(CNSNews.com) - Rep. John Murtha (D-Pa.) said Wednesday that he opposes the all-volunteer army and that a military draft, based on a lottery with no deferments, is necessary during wartime.  

Murtha painted a bleak picture of the U.S. military during his address, saying the armed forces are stretched too thin and that the number of new soldiers recruited without having a high school diploma had increased.

“I voted against the all-volunteer army because I didn’t think we could sustain a deployment in wartime without a draft,” Murtha said in a speech at the liberal Center for American Progress on Wednesday. “But we’ve had to lessen our requirements for the people going in and 82 percent now have diplomas.”

When asked if there could be a draft in the future if the military is stretched as thin as he presented, Murtha told CNSNews.com “everybody ought to serve” during wartime.

“Well, we’ll never be able to fight a conventional war where you have two fronts without a draft. You can’t do it – 70 percent of the people in World War II were drafted and 40 percent in Vietnam. The draftees did fine,” he said. “In peacetime, obviously you don’t necessarily need a draft, but I think in a wartime, everybody ought to serve and I think everybody ought to have the opportunity.”
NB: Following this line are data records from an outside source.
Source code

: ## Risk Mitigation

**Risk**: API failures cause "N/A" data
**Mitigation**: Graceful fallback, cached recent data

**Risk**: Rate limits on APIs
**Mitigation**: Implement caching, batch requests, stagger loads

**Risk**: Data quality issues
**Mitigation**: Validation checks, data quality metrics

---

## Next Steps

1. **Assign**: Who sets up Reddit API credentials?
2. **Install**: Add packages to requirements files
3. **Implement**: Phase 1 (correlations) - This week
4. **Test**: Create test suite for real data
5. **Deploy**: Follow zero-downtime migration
In the draft during the Vietnam War, many people were exempted from military service through deferments if they were enrolled in college, for example. Murtha said there should be “no exceptions” in a draft today.

“Now, you’re not going to do what we did in World War II where you have 12 million people under arms but you need everybody to feel like they’re part of it,” he said. “So, you do it by lottery and you make no exceptions. And, you remember the big problem we had with the war was there were all kinds of exceptions. Everybody got out of it. Some guys had four or five – what do you call them, exemptions? Four or five deferments.”